The rule is that the partitive article doesn't become de in the construction C'est/Ce sont. I see another parallel:
_C'est de la bière --> Ce n'est pas de la bière._
This is beer. --> This is not beer.
Ce sont des pommes de terre. --> Ce ne sont pas des pommes de terre.
These are potatos. --> These aren't potatos.
So, here we have the partitive article in both French sentences and its equivalent in the English ones, that's to say its absence. 
du/de la/d'/des = ø (very often, but not always).

Using _être_ to point out the absence of something we need another construciton, for instance:
_Il n'y a pas de_
_Il y a *du *vin. There's (some) wine._
but 
_Il n'y a pas *de* vin. There's *no* wine._

I hope I didn't make any mistake in what I've just written. 

Tom


----------



## geostan

Thomas1 said:


> So, here we have the partitive article in both French sentences and its equivalent in the English ones, that's to say its absence.
> du/de la/d'/des = ø (very often, but not always).
> 
> Tom



If you are saying that in Ce n'est pas de la bière, there is an absence of beer, that is true. However, that was not my point. The difference between the example with etre and the one with "il y a," is that with the latter, there is an absence, period! With être, there is no real absence, since there is something there. It merely needs to be correctly idenitified. So my original analysis stands: with être, there is no real absence, merely misidentification.


----------



## dicomec

Ce n'est ni eau, ni vin, mais de la bière. Je crois que c'est ça ce que vous voulez dire.


----------



## Thomas1

geostan said:


> If you are saying that in Ce n'est pas de la bière, there is an absence of beer, that is true. However, that was not my point. The difference between the example with etre and the one with "il y a," is that with the latter, there is an absence, period! With être, there is no real absence, since there is something there. It merely needs to be correctly idenitified. So my original analysis stands: with être, there is no real absence, merely misidentification.

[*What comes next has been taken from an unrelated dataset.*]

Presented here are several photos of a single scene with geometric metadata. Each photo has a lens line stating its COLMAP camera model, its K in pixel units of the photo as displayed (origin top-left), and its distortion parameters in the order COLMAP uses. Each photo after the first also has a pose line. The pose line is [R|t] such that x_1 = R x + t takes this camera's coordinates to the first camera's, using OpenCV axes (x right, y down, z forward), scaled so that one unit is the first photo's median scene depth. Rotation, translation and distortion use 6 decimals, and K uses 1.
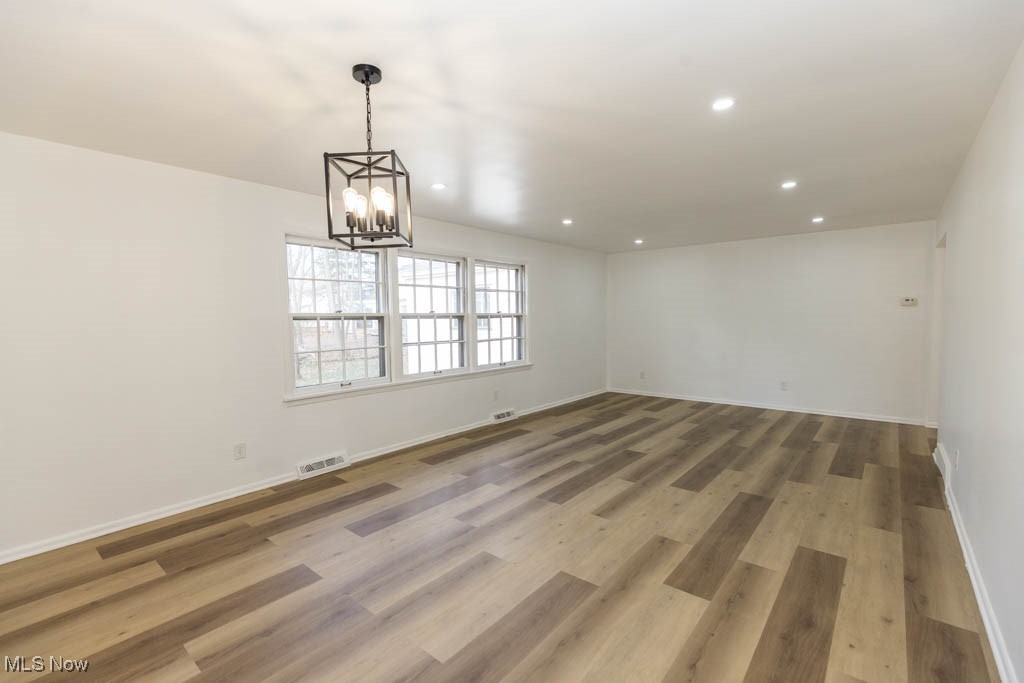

Yes, did I say something contrary to that?
My point is that in English we have (in many cases) absence of the equivalent of the French partitive article :
Ce sont des pommes de terre. --> Ce ne sont pas des pommes de terre.
These are ø potatos. --> These aren't ø potatos.
So, here we have the partitive article in both French sentences and its equivalent (i.e. the equivalent of French partitive) in the English ones, that's to say its absence. 
du/de la/d'/des = ø (very often, but not always).


----------